● **抜粋**
断罪の時間 〜Dance!な日常〜

2018年12月13日(木) 「人生論ノート」(4)

4回にわたりましたが、ラストになります!
実のところほとんど番組の文章化ですが
2021年な今現在も録画を消せません。
忘れてはいけない大事な何かを感じます。


 『人性論ノート』  三木清


 死について

 近頃 私は死というものを
 そんなに恐ろしく思わなくなった。
 年齢のせいであろう。
 以前はあんなに死の恐怖について考え
 また書いた私ではあるが。
 この数年の間に
 私は一度ならず近親の死に会った。
 そして私はどんなに苦しんでいる病人にも
 死の瞬間には
 平和が来ることを目撃した。


この文章を書いた三木清は当時41歳。
(41ッッ…すごくないかな!?)
(いいや戦時中だ。。量り知れない)
(その経験と体験がどれほどのものか)
2年前に妻を亡くし、
親族や友人など立て続けに見送っていた…
この一節には、死から目を背けず
死の恐怖に惑わされず生きたい、という
思いが込められたものだった


 死について考えることが
 無意味であるなどと私は
 云おうとしているのではない。
 死は《観念》である。


生きている間には自分の死を経験できない。
我々が死について考えるときには
《観念》として考える他ない。
しかし、、
人間はロジックで割り切れる存在じゃない!


「執着するものがあるから死に切れない
 ということは、
 執着するものがあるから死ねる
 ということである」


潔く死ぬことがうつくしいといわれた時代に
(悔いだらけでもいいんだ!)
といわれることは、もしかしたら
誰かの救いになるかもしれません。
この感じは間違いない。ヨガだな☆


「私に真に愛するものがあるなら
 そのことが私の永生を約束する」


これは、、キツイなかの絶対の真理です!!

[収集データ]
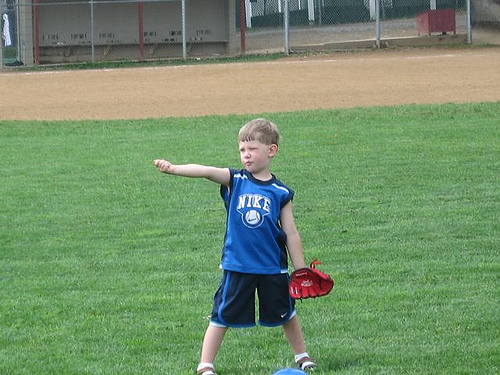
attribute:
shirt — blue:
[218, 162, 293, 274]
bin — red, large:
[414, 6, 459, 38]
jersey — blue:
[217, 172, 284, 269]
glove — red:
[282, 262, 337, 304]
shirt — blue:
[212, 164, 295, 280]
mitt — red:
[286, 264, 335, 301]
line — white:
[6, 48, 457, 73]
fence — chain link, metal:
[3, 2, 498, 76]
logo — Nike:
[235, 193, 272, 228]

● **作業一覧**
**a)** 抜粋のうち「この文章を書いた三木清は当時41歳。」で始まる段落を、主な事実は残して箇条書きに短くまとめよ。
**b)** 抜粋の「近頃 私は死というものを」を含む行から写し、「この文章を書いた三木清は当時41歳。」で止めること。その中の「近親」は「身内」に改める。

● **演習の結果**
**a)**
- 三木清はこの文章を書いた当時41歳だった。
- 2年前に妻を亡くし、親族や友人などを立て続けに見送っていた。
- この一節には、死から目を背けず、死の恐怖に惑わされずに生きたいという思いが込められていた。

**b)**
近頃 私は死というものを
 そんなに恐ろしく思わなくなった。
 年齢のせいであろう。
 以前はあんなに死の恐怖について考え
 また書いた私ではあるが。
 この数年の間に
 私は一度ならず身内の死に会った。
 そして私はどんなに苦しんでいる病人にも
 死の瞬間には
 平和が来ることを目撃した。


この文章を書いた三木清は当時41歳。